■ Dataset records ■
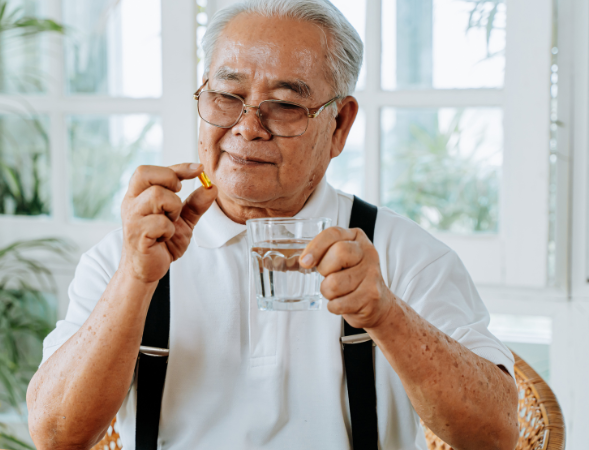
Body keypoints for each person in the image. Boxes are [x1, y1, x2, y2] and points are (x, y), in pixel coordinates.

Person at [26, 1, 519, 449]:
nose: (247, 127)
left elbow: (496, 435)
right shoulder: (129, 253)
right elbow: (54, 435)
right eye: (226, 95)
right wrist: (135, 279)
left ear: (340, 125)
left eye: (284, 105)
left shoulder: (402, 253)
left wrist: (387, 314)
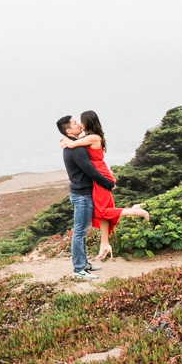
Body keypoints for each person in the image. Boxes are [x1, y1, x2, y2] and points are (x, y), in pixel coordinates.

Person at [59, 110, 150, 261]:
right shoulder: (88, 136)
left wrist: (64, 138)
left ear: (87, 122)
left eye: (80, 121)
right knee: (102, 210)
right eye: (76, 123)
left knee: (102, 211)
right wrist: (65, 139)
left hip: (99, 174)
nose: (79, 125)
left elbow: (70, 143)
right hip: (98, 173)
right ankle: (105, 244)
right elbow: (68, 142)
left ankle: (135, 211)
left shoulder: (93, 137)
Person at [56, 114, 117, 280]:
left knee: (80, 232)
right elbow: (90, 170)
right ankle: (78, 269)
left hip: (81, 193)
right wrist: (108, 184)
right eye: (75, 123)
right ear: (69, 130)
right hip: (82, 195)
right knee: (79, 232)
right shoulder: (77, 150)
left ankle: (84, 264)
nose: (79, 125)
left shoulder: (73, 145)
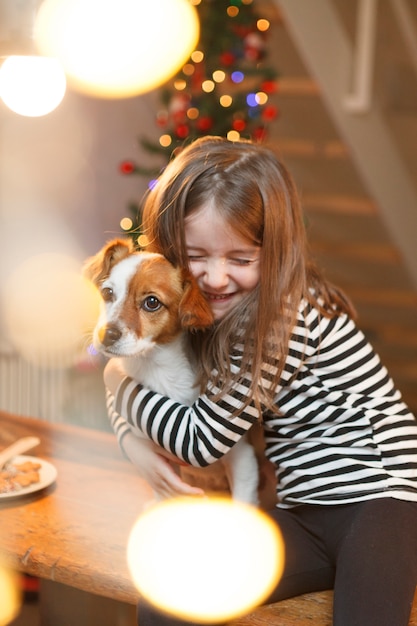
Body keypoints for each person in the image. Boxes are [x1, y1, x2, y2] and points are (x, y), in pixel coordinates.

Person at [104, 136, 417, 626]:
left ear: (274, 252)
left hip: (382, 500)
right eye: (195, 256)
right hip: (305, 510)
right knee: (171, 590)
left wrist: (114, 382)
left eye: (241, 259)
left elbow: (201, 441)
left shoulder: (280, 320)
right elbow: (154, 380)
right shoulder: (195, 309)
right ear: (168, 248)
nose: (216, 277)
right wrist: (133, 441)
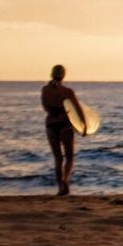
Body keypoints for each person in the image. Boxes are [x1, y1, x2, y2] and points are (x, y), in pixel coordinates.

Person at [41, 64, 85, 196]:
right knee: (69, 156)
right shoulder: (68, 92)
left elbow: (46, 107)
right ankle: (65, 180)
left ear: (51, 74)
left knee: (58, 158)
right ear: (63, 76)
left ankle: (60, 187)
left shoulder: (45, 90)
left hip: (51, 125)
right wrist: (84, 126)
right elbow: (78, 110)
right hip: (65, 125)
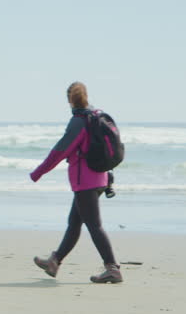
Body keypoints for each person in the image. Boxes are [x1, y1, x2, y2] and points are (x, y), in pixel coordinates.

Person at [28, 81, 122, 283]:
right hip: (101, 177)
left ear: (69, 100)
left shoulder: (79, 122)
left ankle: (112, 268)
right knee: (74, 223)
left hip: (85, 182)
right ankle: (54, 261)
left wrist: (38, 172)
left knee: (94, 225)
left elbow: (60, 151)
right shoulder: (95, 116)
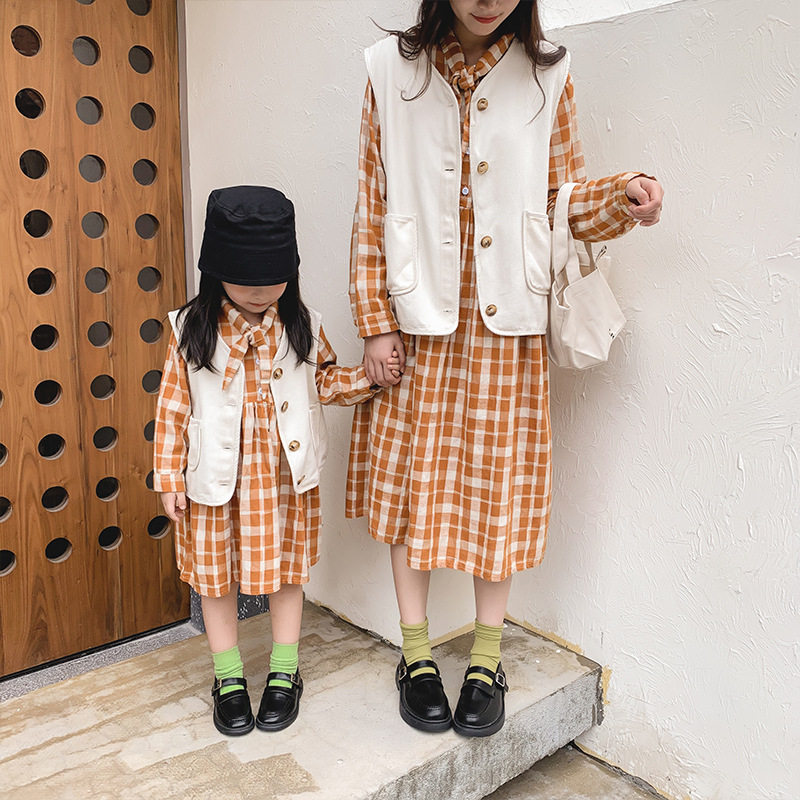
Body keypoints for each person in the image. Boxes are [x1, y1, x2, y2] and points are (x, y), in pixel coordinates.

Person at [347, 0, 664, 738]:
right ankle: (416, 656)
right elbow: (370, 201)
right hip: (417, 317)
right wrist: (374, 322)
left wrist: (621, 199)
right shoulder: (388, 70)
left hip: (508, 322)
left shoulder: (549, 74)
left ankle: (487, 660)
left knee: (499, 494)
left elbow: (562, 200)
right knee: (414, 490)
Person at [154, 186, 399, 736]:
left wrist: (370, 378)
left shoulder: (301, 323)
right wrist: (168, 475)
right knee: (215, 578)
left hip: (284, 478)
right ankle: (228, 678)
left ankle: (285, 671)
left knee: (286, 573)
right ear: (215, 270)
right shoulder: (189, 329)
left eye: (272, 277)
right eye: (246, 279)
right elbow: (172, 408)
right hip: (214, 482)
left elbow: (325, 381)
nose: (261, 291)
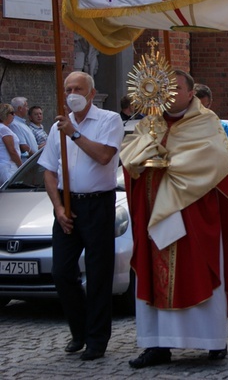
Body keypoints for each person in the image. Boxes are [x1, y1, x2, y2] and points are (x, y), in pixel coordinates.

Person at [121, 69, 228, 368]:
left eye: (177, 88)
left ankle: (212, 341)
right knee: (154, 279)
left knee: (198, 274)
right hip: (155, 215)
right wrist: (144, 157)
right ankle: (157, 345)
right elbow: (130, 161)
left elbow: (221, 163)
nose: (170, 94)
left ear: (191, 93)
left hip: (195, 217)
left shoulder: (207, 123)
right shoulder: (148, 124)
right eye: (165, 88)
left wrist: (174, 164)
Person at [37, 72, 125, 359]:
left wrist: (74, 134)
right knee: (62, 272)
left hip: (98, 203)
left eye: (78, 88)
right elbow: (49, 169)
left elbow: (103, 156)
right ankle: (80, 329)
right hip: (67, 203)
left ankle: (97, 339)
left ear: (91, 92)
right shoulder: (58, 127)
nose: (72, 93)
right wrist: (59, 207)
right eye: (68, 89)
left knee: (99, 273)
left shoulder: (108, 120)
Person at [194, 83, 228, 148]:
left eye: (204, 107)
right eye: (196, 107)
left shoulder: (222, 128)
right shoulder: (179, 126)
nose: (200, 111)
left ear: (210, 103)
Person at [0, 103, 22, 184]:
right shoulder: (4, 129)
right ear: (5, 114)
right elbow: (12, 150)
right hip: (8, 166)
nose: (14, 115)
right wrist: (21, 166)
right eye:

■ Instructions for the task ■
Write only the number of lines in the data where the string "nose" can be found.

■ Answer for the task ■
9